Waves of cheers greeted the governor, praised for pioneering marriage equality. Same-sex marriage in New York became legal on July 24, 2011.
“I’m so proud to be the governor of the state that passed marriage equality,” he said. “So there’s a lot of pride in being a New Yorker in the Pride Parade.”
Laura Moore was “illegally married” already in 1998, as her parade sign said.
“We had a big wedding,” said Moore, adding that she and her partner later married under New York law.
Other top officials walking June 29 included Mayor Bill de Blasio. U.S. Sen. Charles Schumer, New York City Comptroller Scott Stringer, Manhattan Borough President Gail Brewer and city Public Advocate Letitia James.
It was a hot summer day in New York, and basics were on hand to fuel the feast _ like water.
In front of the Marble Collegiate Church, members staffed an assembly line of water cups filling trays offered to marchers as they passed by.
The Dutch Reformed Church was a pioneer in sponsoring gay rights, serving water to parade participants since 1997.
“Hospitality then was unheard of when marchers were harassed and heckled,” said the Rev.
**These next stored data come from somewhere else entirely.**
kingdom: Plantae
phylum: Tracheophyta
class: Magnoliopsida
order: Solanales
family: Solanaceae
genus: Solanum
Shari K. Brink, the church’s executive minister. “We got there before a whole lot of other folks, and now, we’re focusing on international LGBT rights, because every time there’s a step forward, there’s a backlash.”
The New York parade was among the largest being held around the world.
The grand marshals were transgender actress and activist Laverne Cox, actor Jonathan Groff and Rea Carey, executive director of the National Gay and Lesbian Task Force.
Following them were cousins Yaseena Oatis, 20, and Shayna Melendez, 22, of Plainfield, New Jersey.
“We’re walking to celebrate, to be embraced being who we are around people who are like us, free to express ourselves,” Oatis said. “Everybody has a different story about how they came out as gay, but we’re all here.”
Though there’s much to celebrate, “we still have so much to do,” said longtime national activist Cathy Renna. “LGBT people are not protected in the workplace, far too many LGBTQ youth are still rejected by their families, HIV continues to ravage some of the most vulnerable parts of our community and we must raise our voices against injustice in other countries where LGBT people are in danger simply because of who they love.”